## FRAGMENTO
++++++

Un libro publicado hace ya algún tiempo recogió las respuestas que cuatrocientos escritores de veinte y ocho países dieron a lo largo de los años a una sola pregunta. ¿Por qué escribe?
Hubo de todo en las contestaciones entresacadas de muy diversas entrevistas y confesiones. Así, mientras García Márquez lo hace “para que me quieran más”, y Julio Cortázar dijo que escribió Rayuela porque no pudo “bailarla, ni cantarla, ni esculpirla”, ese monstruo de la creación que fue William Faulkner confesaba paladinamente que escribía “para ganarme la vida”. Aunque allí no se dice, el autor de Mientras agonizo y El sonido y las furias, carretillaba carbón cuando conoció al novelista Sherwood Anderson y “al percatarme de lo bien que vivía comprendí que escribir era lo mío”. Si Hemingway llegó a tener un yate, Faulkner tuvo avión particular. Fue un hombre con suerte. El éxito monetario o de otro tipo no siempre acompaña al talento. Dostoyevski vivió en la miseria, y Balzac, que era un esclavo de la pluma, escribió asaeteado por las deudas en que lo sumía el afán desmedido de vivir por encima de sus posibilidades. Cuando murió, a los 51 años de edad, luego de legar las noventa y siete novelas de La comedia humana, no había podido redimir compromisos económicos que contrajo en la temprana juventud y que con especial deleite se ocupó de incrementar a lo largo de su vida.
Nunca se sabrá bien por qué escriben los escritores, el chileno Nicanor Parra afirmó que lo hacía por envidia, por qué una obra pasa a la posteridad y otra no, ni por qué a veces un solo libro basta para inmortalizar a un escritor. Entonces, por qué no hablar ahora sobre cómo escriben los escritores. Cada vez más el lector, en el que existe siempre el deseo y la posibilidad de escribir la obra que lee, se interesa por ese tema. Esto es, el revés de la creación. El revés de la trama.
Víctor Hugo escribió Los miserables, de pie y lo hacía en la misma habitación donde dormía. No desperdiciaba una sola cuartilla; las numeraba al comienzo de la jornada y las arrojaba al piso a medida que las llenaba para que no le estorbaran en la reducida superficie que utilizaba para el trabajo. El cubano Fernando Ortiz, en cambio, escribía sentado en su cama. Colocaba el papel en una tablita que apoyaba en sus muslos. Escribía en cuartillas sesgadas al medio y, para ahorrar, lo hacía preferiblemente en el reverso de las cartas que recibía. En su pulgar derecho había una zanja del grueso de un lápiz. Ortiz escribía de noche, hasta bien entrada la madrugada.
Alejo Carpentier comenzaba su jornada a las cinco y treinta de la mañana y trabajaba hasta las ocho. Al final de la tarde pasaba a máquina lo que había escrito a mano anteriormente. Lezama Lima lo hacía a la hora del crepúsculo y se iba a “una segunda noche”, si el asma no lo dejaba dormir. Apoyaba una libreta larga y estrecha en el brazo de su sillón de siempre y llenaba la página de signos aljamiados. Luego, su esposa María Luisa sacaba tres copias mecanográficas de cada texto, copias que eran cosidas, no presilladas, en una misma carpeta.

++++++

## DATOS PROPORCIONADOS
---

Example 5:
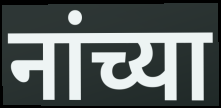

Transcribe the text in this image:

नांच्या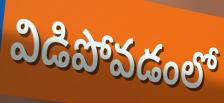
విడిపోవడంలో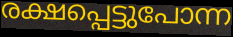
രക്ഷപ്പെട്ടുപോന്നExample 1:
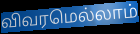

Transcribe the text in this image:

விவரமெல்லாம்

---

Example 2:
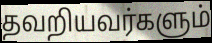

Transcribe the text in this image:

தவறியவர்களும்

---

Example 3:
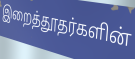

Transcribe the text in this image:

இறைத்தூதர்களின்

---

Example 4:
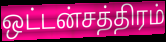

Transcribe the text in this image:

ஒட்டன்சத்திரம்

++++++

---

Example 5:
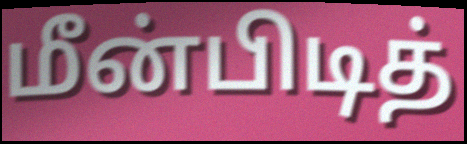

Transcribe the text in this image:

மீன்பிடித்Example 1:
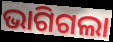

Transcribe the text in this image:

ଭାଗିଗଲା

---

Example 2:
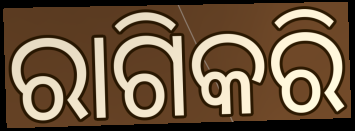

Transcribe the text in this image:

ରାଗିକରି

++++++

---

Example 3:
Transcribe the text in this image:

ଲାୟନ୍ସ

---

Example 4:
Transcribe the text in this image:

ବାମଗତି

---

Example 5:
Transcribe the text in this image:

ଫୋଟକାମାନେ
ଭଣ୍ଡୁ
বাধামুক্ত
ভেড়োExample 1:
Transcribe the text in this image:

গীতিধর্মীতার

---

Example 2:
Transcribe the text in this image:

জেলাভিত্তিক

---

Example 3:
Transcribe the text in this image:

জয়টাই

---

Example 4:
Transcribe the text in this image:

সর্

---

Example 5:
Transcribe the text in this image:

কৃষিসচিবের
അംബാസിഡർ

++++++

## TAREAS ESCRITAS
1 > Repite textualmente el fragmento sobre los escritores desde "Un libro publicado" hasta "pregunta. ¿Por qué escribe?", ambos incluidos.
2 > Retoma el fragmento sobre los escritores y continúalo a partir de su última oración.

## RESPUESTAS A CONTINUACIÓN
1 >
Un libro publicado hace ya algún tiempo recogió las respuestas que cuatrocientos escritores de veinte y ocho países dieron a lo largo de los años a una sola pregunta. ¿Por qué escribe?

2 >
Leonardo Padura, uno de los cubanos más leídos del momento y Premio Princesa de Asturias, aunque a mucha gente se le olvide, escribe todos los días posibles, de lunes a lunes, por las mañanas. Se sienta muy temprano delante de su computadora y trabaja hasta entrado el mediodía. Hace una primera versión de una novela, y después hace tantas versiones como crea necesario, cinco o seis versiones es la media. No trabaja en más de un libro a la vez. Espera concluirlo y, entre novela y novela, hace periodismo o acomete un guión de cine. El mexicano Paco Ignacio Taibo II, otro renovador, como Padura, del policial contemporáneo, sí suele trabajar en dos o tres proyectos al mismo tiempo hasta que se decide por uno que lleva hasta el final. Prefiere la noche, lo que quiere decir que aprovecha también la mañana y la tarde. Tiene más de cincuenta títulos publicados y todos de éxito. Tras la biografía de Che Guevara, con 250 000 ejemplares vendidos, acometió la de Pancho Villa y luego estuvo tras las huellas del cubano Antonio Guiteras, uno de los revolucionarios, dice, menos conocidos de toda la historia americana.
El narrador Lisandro Otero, autor de, La situación, Temporada de ángeles, Árbol de la vida…, que escribía un artículo diario para la prensa mexicana, hacía su periodismo entre las seis y las ocho de la mañana, por lo que el día le quedaba libre para avanzar en algún proyecto de novela. Comenzó a escribir a los catorce años de edad en una vieja Remington que su padre, un destacado periodista, dejó de usar al cambiar para una Underwood. El último libro que Lisandro hizo totalmente a máquina fue En ciudad semejante. Después comenzó a escribir a mano porque esa manera, pensó, le posibilitaba una reflexión mayor y enriquecía su prosa. Pero desde fines de los 80 escribió directamente en una computadora y no se explicaba cómo pudo hacerlo de otra forma durante tanto tiempo.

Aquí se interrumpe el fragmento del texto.